Le 16 février 2017, l’examen de la proposition de loi visant à la levée générale du secret professionnel des travailleurs sociaux, en matière de soupçon de terrorisme, fut une nouvelle fois renvoyé à une date ultérieure.
Cela vous a sans doute échappé. Et pour cause, le débat a lieu devant le parlement… de Bruxelles, non pas celui de l’Europe, scindé entre Strasbourg et Bruxelles, mais celui de Belgique. Les travailleurs sociaux français ne sont donc pas concernés… Pour le moment.
Car cela fait quelques temps déjà qu’au sein des pouvoirs publics français, certains s’interrogent sur le rôle des travailleurs sociaux dans le traitement, voire la détection – et donc le signalement – de la radicalisation. Sous le titre « Est-il obligatoire de signaler la radicalisation ? », j’avais publié, en août dernier, une analyse des différentes hypothèses de signalement et par voie de conséquence, de levée du secret professionnel. Il en ressortait qu’il n’existait pas d’outils dédiés à ce type de situation, si ce n’est le numéro vert mis en place par le ministère de l’intérieur, mais qui ne peut concerner les professionnels astreints au secret pour les faits dont ils ont à connaître dans l’exercice de leurs fonctions, sauf situations extrêmes.
J’avais également constaté, à l’occasion de formations animées pour des travailleurs sociaux, que dans certains départements, le service de l’Aide Sociale à l’Enfance rechignait à considérer qu’il existait un risque de danger justifiant une « information préoccupante » avec levée du secret professionnel, tant qu’il n’y avait pas de départ imminent pour des lieux de conflit. La recrudescence de la déscolarisation dans certains secteurs, au bénéfice d’écoles islamistes radicales souvent clandestines (http://blog.francetvinfo.fr/oeil-20h/2017/01/31/islamisme-radical-ces-ecoles-qui-inquietent-la-republique.html), pourrait toutefois inciter les services départementaux à réviser leur position, faute de quoi le législateur pourrait s’en charger. En effet, lors des rencontres Etats-territoires du 24 octobre 2016 (http://www.gouvernement.fr/rencontres-radicalisation), il avait été évoqué à plusieurs reprises le rôle des travailleurs sociaux dans la lutte contre la radicalisation.
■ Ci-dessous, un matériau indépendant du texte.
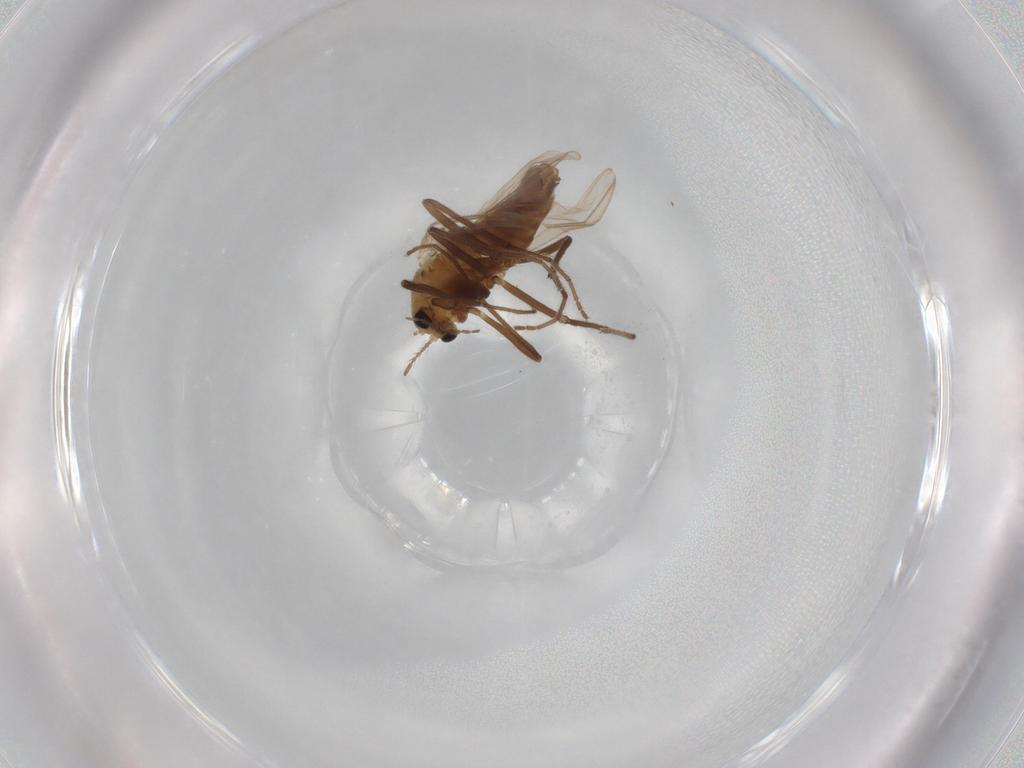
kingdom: Animalia
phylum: Arthropoda
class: Insecta
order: Diptera
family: Chironomidae
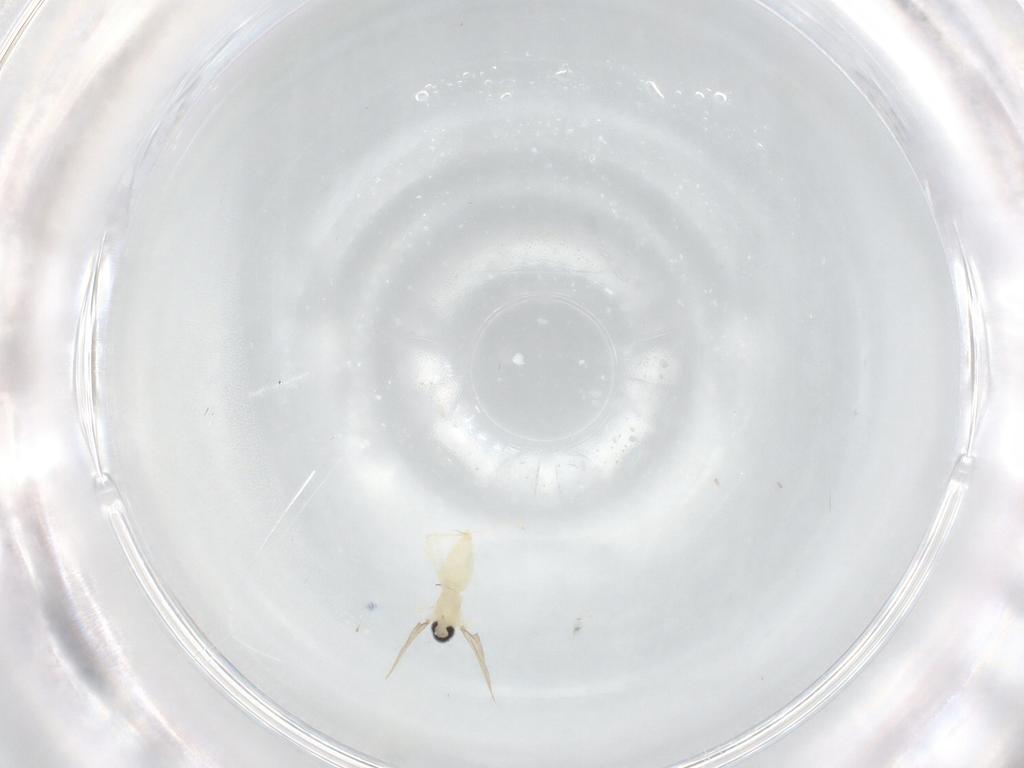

Toutefois, rien ne semblait très clair quant à la nature et la forme de leur intervention dans le processus de radicalisation. Serait-ce au stade de la prise en charge des radicalisés, alors que les centres de déradicalisation, tout comme les unités dédiées en maisons d’arrêts, se sont révélés être de cuisants échecs ? Serait-ce au stade de la détection et donc du signalement, ce qui emporterait levée du secret ? Et dans cette hypothèse, cette levée serait-elle facultative ou obligatoire, comme le prévoit la proposition de loi belge ? De toute manière, le législateur qui, en France, s’emparerait de ce sujet, sera nécessairement issu des prochaines élections législatives, dont le résultat est encore plus imprévisible que celui de l’élection présidentielle. Par ailleurs, une recrudescence du terrorisme peut aussi conduire à des inflexions du droit.
En Belgique, les travailleurs sociaux, soutenus par l’opposition, sont fortement opposés à la levée obligatoire de leur secret professionnel, au point de manifester devant le Parlement. Il en irait probablement de même en France, sauf actualité dramatique qui balayerait nombre de réticences, à tort ou à raison.